Open and closed Circulations
Open circulations (e.g. crustaceans, insects, lampreys)
- Low pressure
- No sustained pressure
- Little regulation of blood or hemolymph flow to organs
- Slow return of blood or hemolymph to pump
Closed circulations (e.g. earthworms, cephalopods, most vertebrates)
- High pressure with elastic vessel walls sustaining the pressure
- Regulation of distribution of blood flow to the organs
- Rapid return of blood or hemolymph to the heart
Invertebrate circulations and hearts
In many invertebrate phyla, the coelomic fluid acts as a circulatory system. A circulation is lacking in sponges, cnidarians and flatworms, and is only slightly developed in ribbonworms and most ‘protochordates’ (e.g. acorn-worms and tunicates).
Invertebrate hearts are very varied in form, but are usually dorsally situated. The mollusc heart is dorsal with one or two receptor atria and a single, muscular ventricle pumping blood to arteries leading to organs. In earthworms, there are dorsal and ventral longitudinal blood vessels, connected by paired circular vessels in most segments. Pumping is by peristaltic contraction of the middorsal vessel and five pairs of anterior, lateral ‘hearts’ connecting the dorsal and ventral vessels.

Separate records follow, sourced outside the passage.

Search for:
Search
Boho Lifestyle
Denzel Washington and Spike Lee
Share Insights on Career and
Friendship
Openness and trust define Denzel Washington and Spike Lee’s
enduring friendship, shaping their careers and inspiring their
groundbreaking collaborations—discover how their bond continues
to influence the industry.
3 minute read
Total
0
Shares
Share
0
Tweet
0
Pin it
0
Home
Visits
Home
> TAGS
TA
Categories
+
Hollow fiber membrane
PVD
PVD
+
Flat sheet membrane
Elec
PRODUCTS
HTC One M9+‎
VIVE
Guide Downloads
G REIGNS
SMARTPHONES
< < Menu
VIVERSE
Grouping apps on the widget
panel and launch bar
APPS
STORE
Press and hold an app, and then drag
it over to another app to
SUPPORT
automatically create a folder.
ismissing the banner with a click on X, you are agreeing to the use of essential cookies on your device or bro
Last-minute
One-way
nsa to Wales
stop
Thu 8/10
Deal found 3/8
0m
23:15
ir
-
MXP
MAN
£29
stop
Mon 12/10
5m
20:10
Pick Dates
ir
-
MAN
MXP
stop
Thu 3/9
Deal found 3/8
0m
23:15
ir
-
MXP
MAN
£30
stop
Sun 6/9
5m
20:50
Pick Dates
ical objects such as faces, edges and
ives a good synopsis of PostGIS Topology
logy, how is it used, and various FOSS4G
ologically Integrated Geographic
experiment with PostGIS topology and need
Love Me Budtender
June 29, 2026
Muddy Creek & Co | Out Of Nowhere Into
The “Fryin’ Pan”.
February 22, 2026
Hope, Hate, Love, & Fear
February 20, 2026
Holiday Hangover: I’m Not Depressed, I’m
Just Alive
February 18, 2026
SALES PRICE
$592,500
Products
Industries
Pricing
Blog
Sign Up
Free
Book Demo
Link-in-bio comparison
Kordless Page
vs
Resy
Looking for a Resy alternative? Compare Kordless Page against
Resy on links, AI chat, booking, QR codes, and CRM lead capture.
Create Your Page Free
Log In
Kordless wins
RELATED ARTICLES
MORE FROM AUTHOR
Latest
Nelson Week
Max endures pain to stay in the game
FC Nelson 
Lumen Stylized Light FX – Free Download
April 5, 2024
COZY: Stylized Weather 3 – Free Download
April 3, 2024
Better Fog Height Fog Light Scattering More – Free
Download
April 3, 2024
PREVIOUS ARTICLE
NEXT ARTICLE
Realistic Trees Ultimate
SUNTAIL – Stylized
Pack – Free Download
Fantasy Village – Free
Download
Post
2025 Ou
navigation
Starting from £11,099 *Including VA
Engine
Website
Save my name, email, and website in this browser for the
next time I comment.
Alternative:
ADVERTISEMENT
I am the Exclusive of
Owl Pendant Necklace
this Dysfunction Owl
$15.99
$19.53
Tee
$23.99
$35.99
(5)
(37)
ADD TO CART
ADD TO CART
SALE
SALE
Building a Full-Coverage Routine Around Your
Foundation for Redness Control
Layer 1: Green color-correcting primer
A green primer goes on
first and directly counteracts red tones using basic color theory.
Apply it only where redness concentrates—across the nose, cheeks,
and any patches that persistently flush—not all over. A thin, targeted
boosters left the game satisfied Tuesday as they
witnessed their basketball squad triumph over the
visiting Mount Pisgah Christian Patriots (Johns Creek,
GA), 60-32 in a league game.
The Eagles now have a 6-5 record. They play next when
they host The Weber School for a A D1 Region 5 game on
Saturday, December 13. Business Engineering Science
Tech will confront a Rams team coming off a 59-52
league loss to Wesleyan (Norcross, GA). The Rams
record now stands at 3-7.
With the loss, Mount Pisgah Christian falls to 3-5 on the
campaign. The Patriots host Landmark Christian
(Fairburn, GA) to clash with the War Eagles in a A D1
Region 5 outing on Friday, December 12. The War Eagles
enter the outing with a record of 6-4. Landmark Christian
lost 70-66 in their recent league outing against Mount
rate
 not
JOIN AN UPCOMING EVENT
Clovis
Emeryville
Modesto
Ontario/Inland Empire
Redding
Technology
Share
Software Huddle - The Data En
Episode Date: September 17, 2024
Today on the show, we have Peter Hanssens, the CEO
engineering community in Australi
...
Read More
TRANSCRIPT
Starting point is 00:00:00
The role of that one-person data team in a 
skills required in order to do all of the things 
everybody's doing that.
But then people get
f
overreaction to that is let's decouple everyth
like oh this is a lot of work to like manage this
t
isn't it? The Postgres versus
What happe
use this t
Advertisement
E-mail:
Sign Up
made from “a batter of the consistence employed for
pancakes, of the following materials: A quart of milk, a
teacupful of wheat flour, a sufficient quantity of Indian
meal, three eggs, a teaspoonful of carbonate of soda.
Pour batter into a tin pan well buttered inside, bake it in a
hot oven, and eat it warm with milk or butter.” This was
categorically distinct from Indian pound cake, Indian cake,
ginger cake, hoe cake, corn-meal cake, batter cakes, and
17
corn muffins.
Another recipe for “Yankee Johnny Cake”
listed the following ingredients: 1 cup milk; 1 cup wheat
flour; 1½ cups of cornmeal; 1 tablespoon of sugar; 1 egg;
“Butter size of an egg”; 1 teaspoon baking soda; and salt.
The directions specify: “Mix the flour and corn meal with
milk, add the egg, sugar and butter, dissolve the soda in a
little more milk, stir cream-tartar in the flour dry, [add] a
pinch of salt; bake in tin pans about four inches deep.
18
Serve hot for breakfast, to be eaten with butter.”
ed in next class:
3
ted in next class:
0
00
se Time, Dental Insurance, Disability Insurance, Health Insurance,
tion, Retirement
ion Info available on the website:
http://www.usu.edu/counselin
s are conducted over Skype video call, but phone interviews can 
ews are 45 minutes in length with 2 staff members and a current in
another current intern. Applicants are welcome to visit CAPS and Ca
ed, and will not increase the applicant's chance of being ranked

Arthropod hearts are dorsal and contraction is neurogenic. (The rhythmicity of contraction is under the control of motor nerves innervating the heart, unlike the situation in the myogenic mammalian heart where the organ has its own intrinsic rhythmicity originating in the pacemaker.) Crustacean hearts are compact and roughly spherical; insect hearts are slender, elongated tubes which work on a suction pump principle.
Aliary muscles contract to expand the heart volume, and hemolymph (blood) is sucked in through segmental, lateral ostia. Intrinsic muscles in the heart wall contract to propel bloodforwards through a dorsal aorta to the hemocoel cavity in which the organs are bathed in hemolymph: valves prevent the outflow of hemolymph through the lateral ostia. Pressure is lost as the hemolymph is passed out into the hemocoel. Insect hemolymph carries food and waste products, etc., but respiratory gases are exchanged through the tracheal system.